Laura Robson of Britain celebrates after defeating Mariana Duque-Marino of Colombia in their women's singles tennis match at the Wimbledon T
Laura Robson of Britain celebrates after defeating Mariana Duque-Marino of Colombia in their women's singles tennis match at the Wimbledon T

By Mitch Phillips

LONDON (Reuters) - Home favorite Laura Robson was the toast of Wimbledon again on Friday as the 19-year-old reached the third round for the first time, five years after being dubbed the "next big thing" in British women's tennis.

By this stage of the tournament the only British female presence is usually the ball girls but Robson, who won the junior Wimbledon title as a 14-year-old, was given the unexpected honor of playing on Center Court after her match was postponed by rain on Thursday.

She duly rose to the occasion and surfed a wave of home support to beat Colombian qualifier Mariana Duque-Marino 6-4 6-1.

"It's a big win for me," said Robson. "Any match on Center Court is a big one and it was a great atmosphere out there and having the roof closed just made it louder."

Robson had never gone beyond the second round at Wimbledon, though she did reach the fourth at last year's U.S. Open - the first British woman to last that long in a grand slam event for 14 years.

Being the best British woman player at Wimbledon is admittedly a relatively limited sub-group but, having beaten 10th seed Maria Kirilenko on Tuesday, Robson started as a clear favorite in front of her home fans.
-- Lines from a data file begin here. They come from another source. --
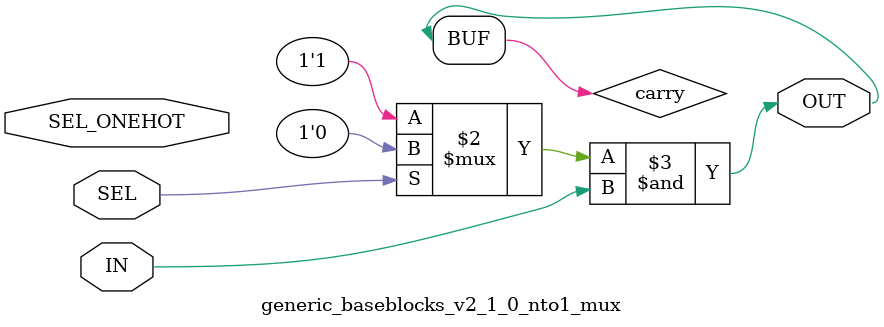
<source format=v>

`timescale 1ps/1ps
`default_nettype none

(* DowngradeIPIdentifiedWarnings="yes" *) 
module generic_baseblocks_v2_1_0_nto1_mux #
  (
   parameter integer C_RATIO         =  1,  // Range: >=1
   parameter integer C_SEL_WIDTH     =  1,  // Range: >=1; recommended: ceil_log2(C_RATIO)
   parameter integer C_DATAOUT_WIDTH =  1,  // Range: >=1
   parameter integer C_ONEHOT        =  0   // Values: 0 = binary-encoded (use SEL); 1 = one-hot (use SEL_ONEHOT)
   )
  (
   input  wire [C_RATIO-1:0]                 SEL_ONEHOT,  // One-hot generic_baseblocks_v2_1_0_mux select (only used if C_ONEHOT=1)
   input  wire [C_SEL_WIDTH-1:0]             SEL,         // Binary-encoded generic_baseblocks_v2_1_0_mux select (only used if C_ONEHOT=0)
   input  wire [C_RATIO*C_DATAOUT_WIDTH-1:0] IN,          // Data input array (num_selections x data_width)
   output wire [C_DATAOUT_WIDTH-1:0]         OUT          // Data output vector
   );

  wire [C_DATAOUT_WIDTH*C_RATIO-1:0] carry;
  genvar i;
  
  generate
    if (C_ONEHOT == 0) begin : gen_encoded
      assign carry[C_DATAOUT_WIDTH-1:0] = {C_DATAOUT_WIDTH{(SEL==0)?1'b1:1'b0}} & IN[C_DATAOUT_WIDTH-1:0];
      for (i=1;i<C_RATIO;i=i+1) begin : gen_carrychain_enc
        assign carry[(i+1)*C_DATAOUT_WIDTH-1:i*C_DATAOUT_WIDTH] = 
               carry[i*C_DATAOUT_WIDTH-1:(i-1)*C_DATAOUT_WIDTH] |
               {C_DATAOUT_WIDTH{(SEL==i)?1'b1:1'b0}} & IN[(i+1)*C_DATAOUT_WIDTH-1:i*C_DATAOUT_WIDTH];
      end
    end else begin : gen_onehot
      assign carry[C_DATAOUT_WIDTH-1:0] = {C_DATAOUT_WIDTH{SEL_ONEHOT[0]}} & IN[C_DATAOUT_WIDTH-1:0];
      for (i=1;i<C_RATIO;i=i+1) begin : gen_carrychain_hot
        assign carry[(i+1)*C_DATAOUT_WIDTH-1:i*C_DATAOUT_WIDTH] = 
               carry[i*C_DATAOUT_WIDTH-1:(i-1)*C_DATAOUT_WIDTH] |
               {C_DATAOUT_WIDTH{SEL_ONEHOT[i]}} & IN[(i+1)*C_DATAOUT_WIDTH-1:i*C_DATAOUT_WIDTH];
      end
    end
  endgenerate
  assign OUT = carry[C_DATAOUT_WIDTH*C_RATIO-1:
                     C_DATAOUT_WIDTH*(C_RATIO-1)];
endmodule

`default_nettype wire

</source>
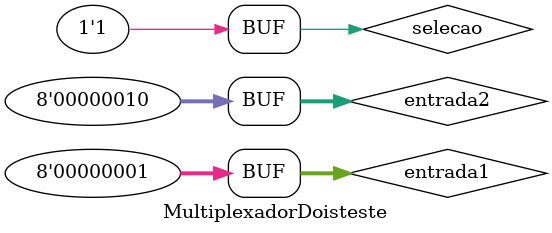
<source format=v>
module MultiplexadorDois(
   input wire selecao,
   input wire [7:0] entrada1,
   input wire [7:0] entrada2,
   output reg [7:0] saida 
);

   always @(selecao, entrada1, entrada2) begin
      case (selecao)
         1'b0: saida <= entrada1;
         1'b1: saida <= entrada2;
      endcase
   end

endmodule


module MultiplexadorDoisteste;

  reg selecao;
  reg [7:0] entrada1;
  reg [7:0] entrada2;
  wire [7:0] saida;

  MultiplexadorDois MultiplexadorDois(selecao, entrada1, entrada2, saida);

  initial 
	  begin
      #1 selecao=1'b0; entrada1=8'b00000001; entrada2=8'b00000010; $display("Teste MultiplexadorDois entrada 1");
		#1 selecao=1'b1; entrada1=8'b00000001; entrada2=8'b00000010; $display("Teste MultiplexadorDois entrada 2");
	  end

  initial 
	  begin
		$display("tempo selecao entrada1 entrada2 saida");
		$monitor("Tempo: %0d selecao: %0b entrada1: %0b entrada2: %0b saida: %0b\n", 
			      $time, selecao, entrada1, entrada2, saida);
	  end

endmodule
</source>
With both women occasionally employing a floaty sliced backhand, something of a rarity at the top level these days, the rallies had some real variety even if there were too many basic errors to worry any of the big names in the draw.

Both players struggled to find any consistency early on but Robson eventually settled to take a first set that featured five breaks of serve.

Once Roson had pocketed that she grew in confidence and started delivering some real power with her groundstrokes to race through the second set virtually untroubled and now has a winnable third-round meeting with New Zealander Marina Erakovic.

"I didn't think I played my best, my timing was a bit off, but I just had to accept that and try to control it," she said.

"I was feeling nervous but then thought she was probably more nervous than I was.

"I'm really excited. I'm going to play doubles this afternoon, if it stops raining, and get ready for tomorrow."